**ASSIGNED TASK:**
Exactly as they appear, transcribe the entries and skip any pictures.

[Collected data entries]
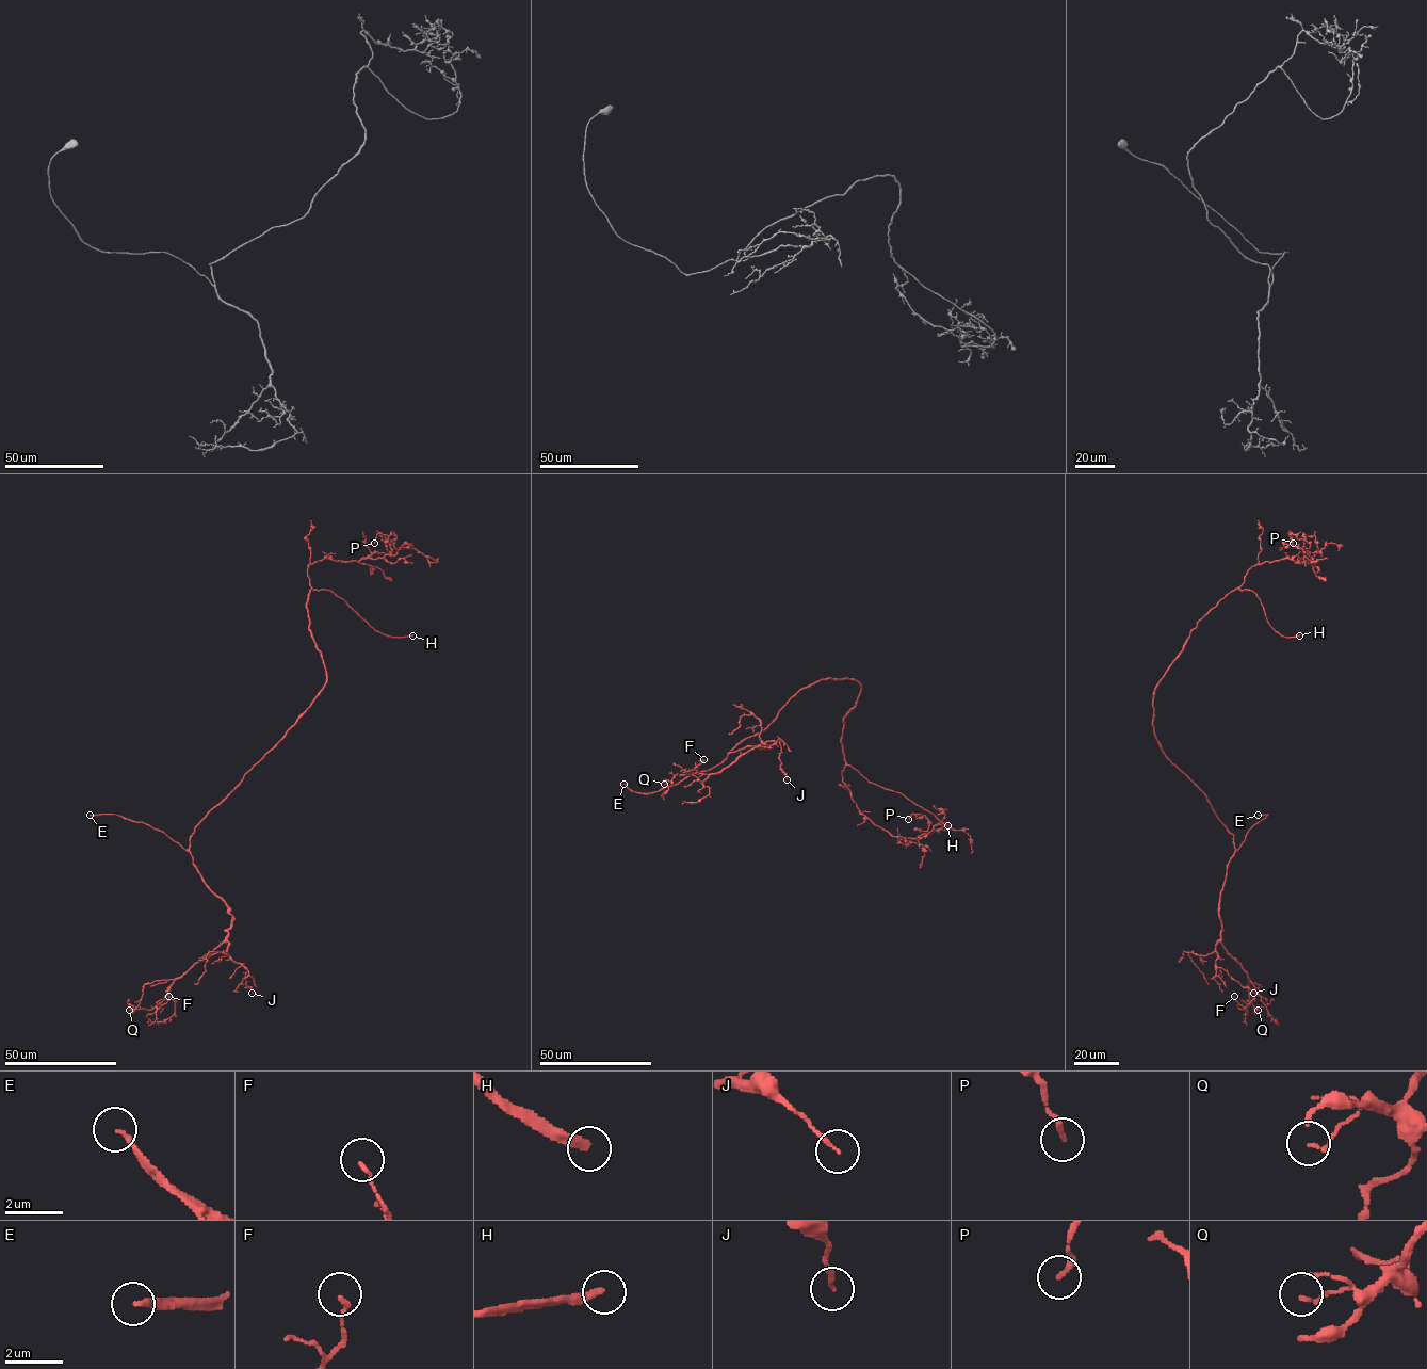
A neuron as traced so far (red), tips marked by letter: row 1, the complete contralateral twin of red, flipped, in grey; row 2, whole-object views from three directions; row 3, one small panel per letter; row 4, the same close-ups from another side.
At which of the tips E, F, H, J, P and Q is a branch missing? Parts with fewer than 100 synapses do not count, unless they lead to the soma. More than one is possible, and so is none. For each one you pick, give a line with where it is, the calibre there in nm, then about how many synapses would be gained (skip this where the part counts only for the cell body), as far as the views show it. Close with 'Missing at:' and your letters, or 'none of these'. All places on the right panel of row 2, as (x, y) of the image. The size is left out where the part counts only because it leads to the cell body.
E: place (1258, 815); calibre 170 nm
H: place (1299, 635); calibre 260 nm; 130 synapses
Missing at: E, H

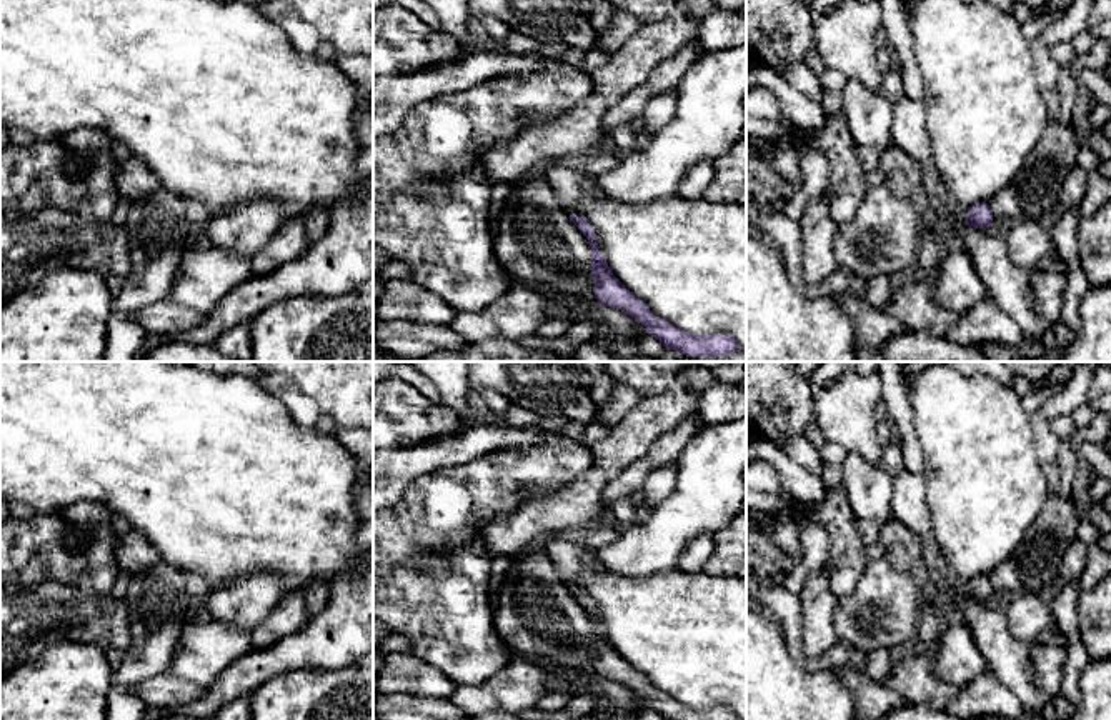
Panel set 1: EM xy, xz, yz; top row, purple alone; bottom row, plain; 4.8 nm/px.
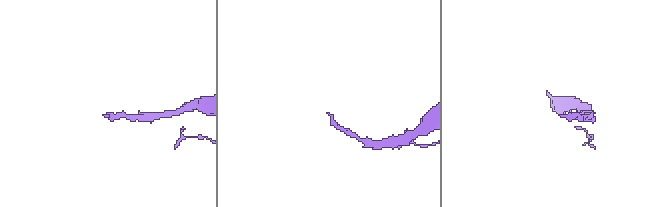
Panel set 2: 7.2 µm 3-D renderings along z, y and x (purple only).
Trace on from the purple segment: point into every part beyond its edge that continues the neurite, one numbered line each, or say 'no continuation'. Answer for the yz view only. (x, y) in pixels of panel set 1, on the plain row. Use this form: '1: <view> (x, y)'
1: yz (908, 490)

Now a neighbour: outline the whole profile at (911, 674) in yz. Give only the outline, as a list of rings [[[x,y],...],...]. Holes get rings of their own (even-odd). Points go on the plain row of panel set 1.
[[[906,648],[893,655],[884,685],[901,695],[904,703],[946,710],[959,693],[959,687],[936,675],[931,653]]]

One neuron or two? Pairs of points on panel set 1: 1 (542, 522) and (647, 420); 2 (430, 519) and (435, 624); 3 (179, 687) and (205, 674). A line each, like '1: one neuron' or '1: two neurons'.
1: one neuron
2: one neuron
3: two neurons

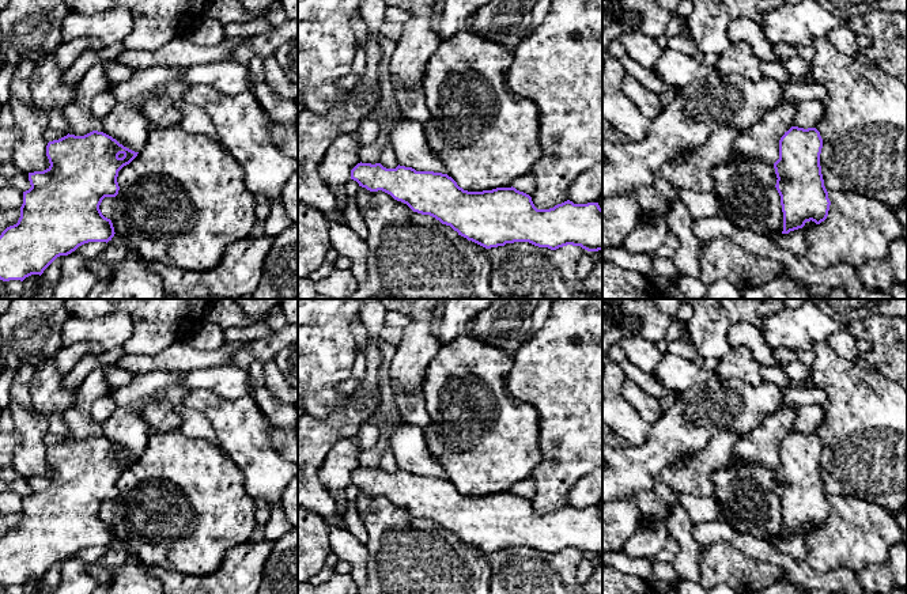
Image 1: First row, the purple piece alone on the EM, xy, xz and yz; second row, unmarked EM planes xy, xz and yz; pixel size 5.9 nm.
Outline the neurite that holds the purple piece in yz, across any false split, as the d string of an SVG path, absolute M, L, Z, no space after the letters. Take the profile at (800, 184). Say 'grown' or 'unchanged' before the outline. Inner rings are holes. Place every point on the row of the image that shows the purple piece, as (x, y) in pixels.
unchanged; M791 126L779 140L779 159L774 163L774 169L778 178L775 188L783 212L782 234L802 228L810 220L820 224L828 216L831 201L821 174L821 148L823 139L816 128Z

**RESULT FOR THIS TASK:**
A neuron as traced so far (red), tips marked by letter: row 1, the complete contralateral twin of red, flipped, in grey; row 2, whole-object views from three directions; row 3, one small panel per letter; row 4, the same close-ups from another side.
At which of the tips E, F, H, J, P and Q is a branch missing? Parts with fewer than 100 synapses do not count, unless they lead to the soma. More than one is possible, and so is none. For each one you pick, give a line with where it is, the calibre there in nm, then about how many synapses would be gained (skip this where the part counts only for the cell body), as far as the views show it. Close with 'Missing at:' and your letters, or 'none of these'. All places on the right panel of row 2, as (x, y) of the image. The size is left out where the part counts only because it leads to the cell body.
E: place (1258, 815); calibre 170 nm
H: place (1299, 635); calibre 260 nm; 130 synapses
Missing at: E, H

Panel set 1: EM xy, xz, yz; top row, purple alone; bottom row, plain; 4.8 nm/px.
Panel set 2: 7.2 µm 3-D renderings along z, y and x (purple only).
Trace on from the purple segment: point into every part beyond its edge that continues the neurite, one numbered line each, or say 'no continuation'. Answer for the yz view only. (x, y) in pixels of panel set 1, on the plain row. Use this form: '1: <view> (x, y)'
1: yz (908, 490)

Now a neighbour: outline the whole profile at (911, 674) in yz. Give only the outline, as a list of rings [[[x,y],...],...]. Holes get rings of their own (even-odd). Points go on the plain row of panel set 1.
[[[906,648],[893,655],[884,685],[901,695],[904,703],[946,710],[959,693],[959,687],[936,675],[931,653]]]

One neuron or two? Pairs of points on panel set 1: 1 (542, 522) and (647, 420); 2 (430, 519) and (435, 624); 3 (179, 687) and (205, 674). A line each, like '1: one neuron' or '1: two neurons'.
1: one neuron
2: one neuron
3: two neurons

Image 1: First row, the purple piece alone on the EM, xy, xz and yz; second row, unmarked EM planes xy, xz and yz; pixel size 5.9 nm.
Outline the neurite that holds the purple piece in yz, across any false split, as the d string of an SVG path, absolute M, L, Z, no space after the letters. Take the profile at (800, 184). Say 'grown' or 'unchanged' before the outline. Inner rings are holes. Place every point on the row of the image that shows the purple piece, as (x, y) in pixels.
unchanged; M791 126L779 140L779 159L774 163L774 169L778 178L775 188L783 212L782 234L802 228L810 220L820 224L828 216L831 201L821 174L821 148L823 139L816 128Z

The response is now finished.